Fotoğrafını çekiyorum gözlerimle kalbimin albümüne.
Seni depoluyorum içime.
Turşunu kuruyorum.
Ömrüme mayalıyorum.
Her şeysin bana.
Çok şeysin.
Tek şeysin.
Bütün şeyleri içine alan en güzel şeysin canıma.
- Şey'mişim! deyip dudak büktüğünü görüyorum.
- Dudak büküşünü sevdiğimsin. Göz kırpışını... Tavır koyuşunu... Bana kopuşunu... Saçını savuruşunu...İlla ki gülüşünü, ömrümün bercestesi yaptığım.
Gönül tezgahıma işliyorum seni nakış nakış.
Aklımın her karışına...
Akışına katıyorum seni hislerimin.
Bakışımın her santimetrekaresine.
Her adım atışıma.
Sana olan aşkımı ispat peşinde değilim.
Nasıl sevdiğimi gör istiyorum.
Kördüğüm ol başkasına.
Gördüğüm ol hep.
- Az değilsin sen! dedin değil mi bana?
- Sana elbette az değilim, çoğum ama başkasına hiç yoğum.

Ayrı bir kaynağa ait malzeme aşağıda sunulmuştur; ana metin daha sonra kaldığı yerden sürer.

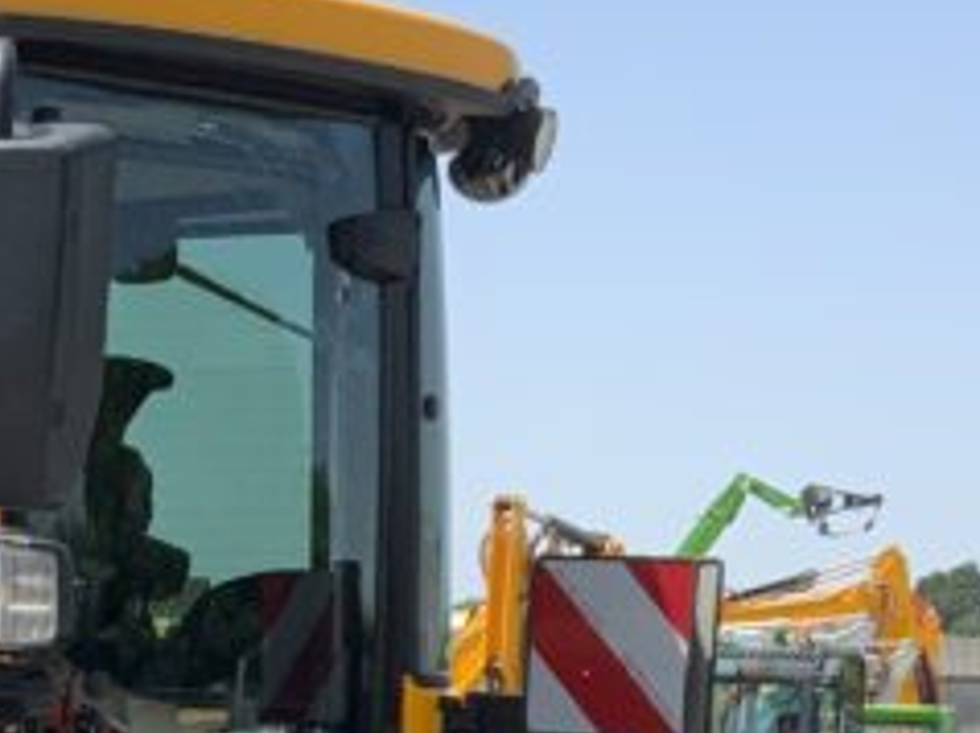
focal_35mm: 125
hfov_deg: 15.2
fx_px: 3535
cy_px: 1100
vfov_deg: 11.4
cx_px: -231
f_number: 1.8
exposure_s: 1/1342
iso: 16
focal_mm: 3
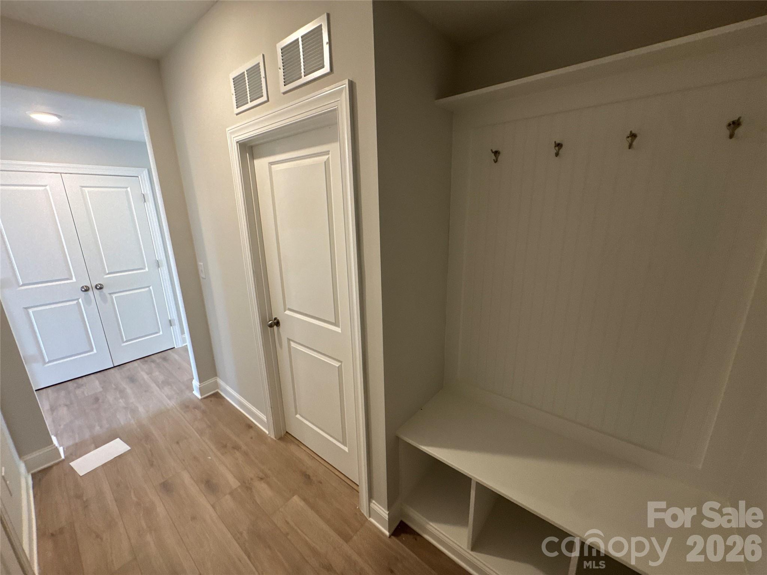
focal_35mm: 14
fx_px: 310
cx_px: 384
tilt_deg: -14.2
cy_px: 288
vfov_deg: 85.7
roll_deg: -0.1
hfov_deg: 102.1
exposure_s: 1/60
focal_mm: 2.22
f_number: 2.2
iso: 200
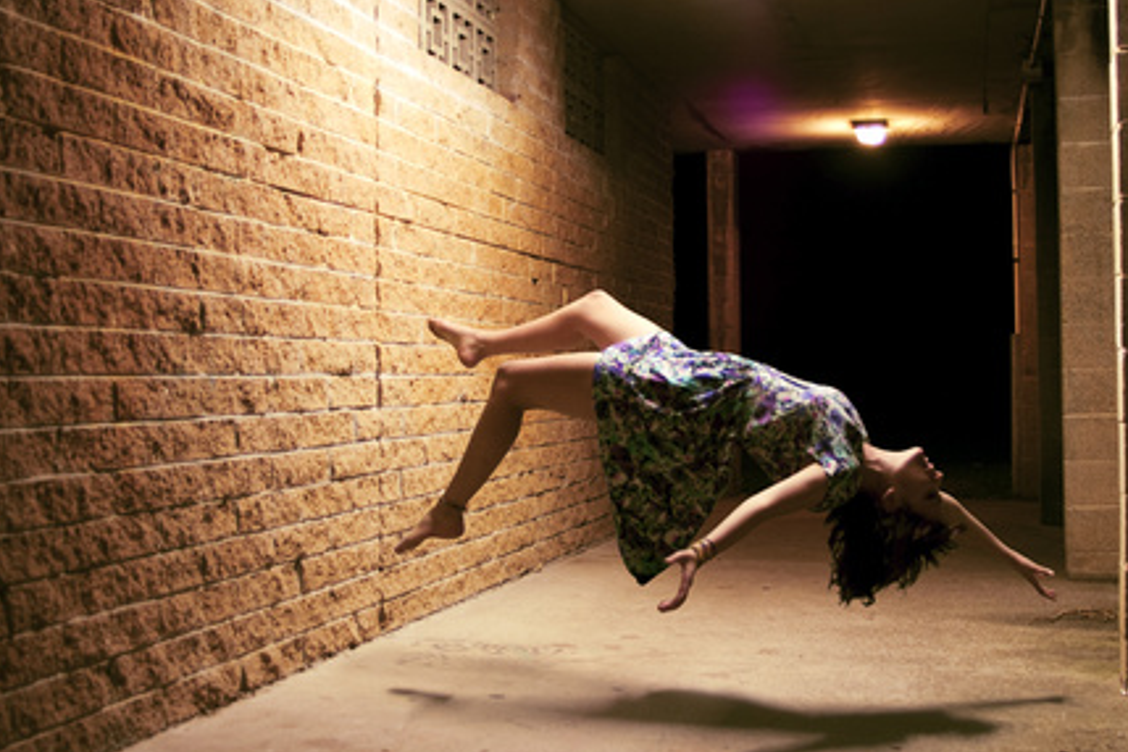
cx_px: 576
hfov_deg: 40.3
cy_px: 389
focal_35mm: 49
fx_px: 1535
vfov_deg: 27.5
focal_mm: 28
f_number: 4
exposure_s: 1/4
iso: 400
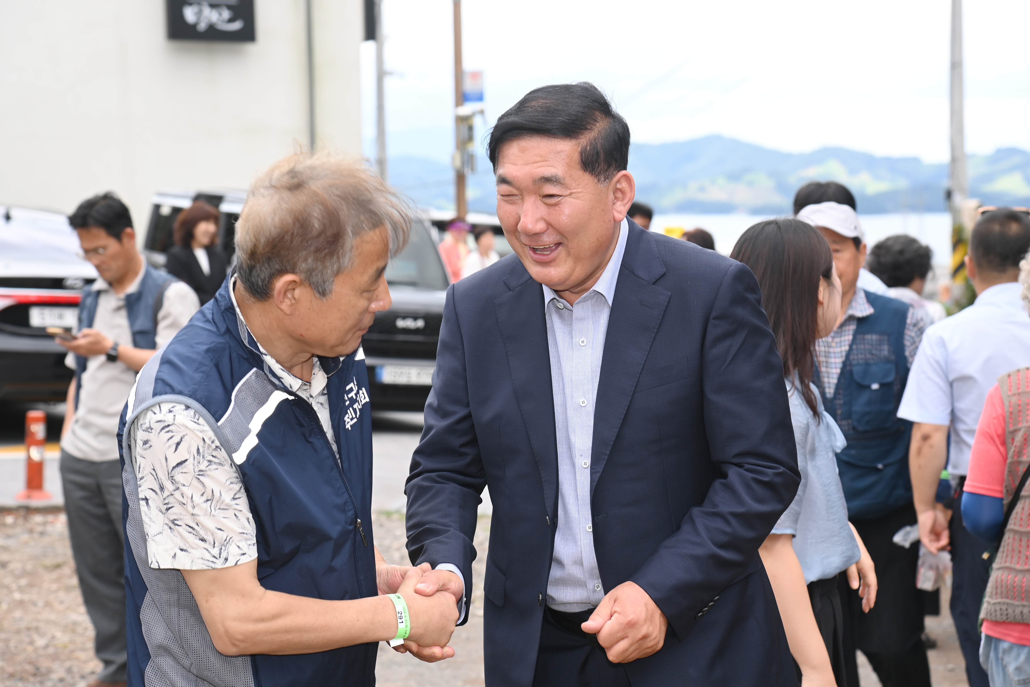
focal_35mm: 85
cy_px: 344
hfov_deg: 23.9
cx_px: 515
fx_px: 2432
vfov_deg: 16.1
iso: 200
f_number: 6.3
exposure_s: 1/250
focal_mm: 85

Sen beni kar tanesi bilirsin oysa ben sana çığım.
Yağmur damlası zannedersin, oysa ben sana sel'im.
Bir adet dersin belki bana ama ben sana milyonum.
Bir gülücük dersin bana oysa sana kahkahayım.
Bir öpücük gibi düşünürsün beni oysa ben seni nefessiz koyacak denli öpenim.
- Zeytinyağı gibi hep üste çıkıyorsun kelimelerinle. Seninle baş etmem mümkün değil. diye teslim olduğunu görüyorum.
- Seni teslim alıyorum. Yüreğini işgal ediyorum. Aklını gasp ediyorum. Her bir karışını iltihak ediyorum. Seni senden çalıyorum. Seni mahkum ediyorum bana, hükmü veriyor kalemi kırıyorum. İnfaz gerçekleşiyor: Gözlerini gözlerimin emrine, ellerini ellerimin gardiyanlığına, dudaklarını dudaklarımın muhafazasına veriyorum. Müebbetimsin.
- Darbecisin.
- Seni özgür kılıyorum canımda.
Her neyse?
Sustuğunda ölüp ölüp dirildiğim, olduğunda öpüp öpüp bittiğim nerdesin sen şimdi? Mevsimlerden sendeyim. Rüzgarlardan sen esmelisin. Çiçeklerden sen açmalısın. Soluduğum havada kokun yok! Baktığım maviliklerde, durduğum serinliklerde... Ruhuma değin sinen... Canıma katık olan... Sen sevdiğim, nerdesin? Harflerim emrine amade, kelimelerim kapında kul köle, cümlelerim canına minnet! Gerisi gördüğün gibi bana eziyet.